* SUPPLIED MATERIAL:

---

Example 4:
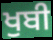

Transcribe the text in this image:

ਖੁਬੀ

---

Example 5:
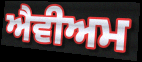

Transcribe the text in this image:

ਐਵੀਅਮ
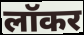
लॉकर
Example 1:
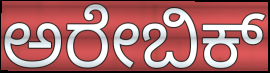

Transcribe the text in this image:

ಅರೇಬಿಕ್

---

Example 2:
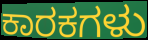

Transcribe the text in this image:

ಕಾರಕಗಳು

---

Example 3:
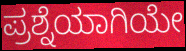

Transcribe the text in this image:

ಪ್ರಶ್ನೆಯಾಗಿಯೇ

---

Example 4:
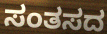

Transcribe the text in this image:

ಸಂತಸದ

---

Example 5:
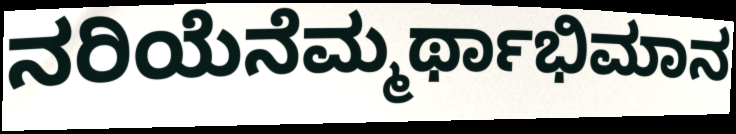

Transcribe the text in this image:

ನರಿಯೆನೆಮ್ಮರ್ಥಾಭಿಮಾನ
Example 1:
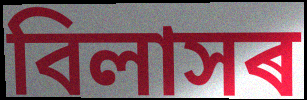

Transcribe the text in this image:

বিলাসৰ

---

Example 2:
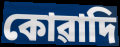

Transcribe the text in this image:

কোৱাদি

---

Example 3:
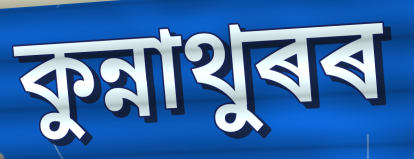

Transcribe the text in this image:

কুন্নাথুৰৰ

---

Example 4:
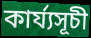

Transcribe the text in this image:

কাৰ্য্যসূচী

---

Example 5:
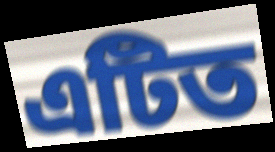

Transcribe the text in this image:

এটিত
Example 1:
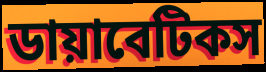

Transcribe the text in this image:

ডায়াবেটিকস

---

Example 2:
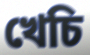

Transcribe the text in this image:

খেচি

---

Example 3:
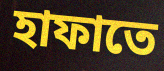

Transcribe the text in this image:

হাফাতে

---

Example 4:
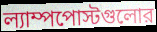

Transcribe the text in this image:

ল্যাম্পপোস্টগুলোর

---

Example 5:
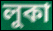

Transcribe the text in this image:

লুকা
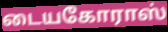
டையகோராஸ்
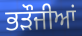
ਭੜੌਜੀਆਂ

* PROBLEM: When you reach a picture, pass over it; write out all other material exactly.

* RESULT OF THIS EXERCISE:
---

Example 4:

Transcribe the text in this image:

ਖੁਬੀ

---

Example 5:

Transcribe the text in this image:

ਐਵੀਅਮ
लॉकर
Example 1:

Transcribe the text in this image:

ಅರೇಬಿಕ್

---

Example 2:

Transcribe the text in this image:

ಕಾರಕಗಳು

---

Example 3:

Transcribe the text in this image:

ಪ್ರಶ್ನೆಯಾಗಿಯೇ

---

Example 4:

Transcribe the text in this image:

ಸಂತಸದ

---

Example 5:

Transcribe the text in this image:

ನರಿಯೆನೆಮ್ಮರ್ಥಾಭಿಮಾನ
Example 1:

Transcribe the text in this image:

বিলাসৰ

---

Example 2:

Transcribe the text in this image:

কোৱাদি

---

Example 3:

Transcribe the text in this image:

কুন্নাথুৰৰ

---

Example 4:

Transcribe the text in this image:

কাৰ্য্যসূচী

---

Example 5:

Transcribe the text in this image:

এটিত
Example 1:

Transcribe the text in this image:

ডায়াবেটিকস

---

Example 2:

Transcribe the text in this image:

খেচি

---

Example 3:

Transcribe the text in this image:

হাফাতে

---

Example 4:

Transcribe the text in this image:

ল্যাম্পপোস্টগুলোর

---

Example 5:

Transcribe the text in this image:

লুকা
டையகோராஸ்
ਭੜੌਜੀਆਂ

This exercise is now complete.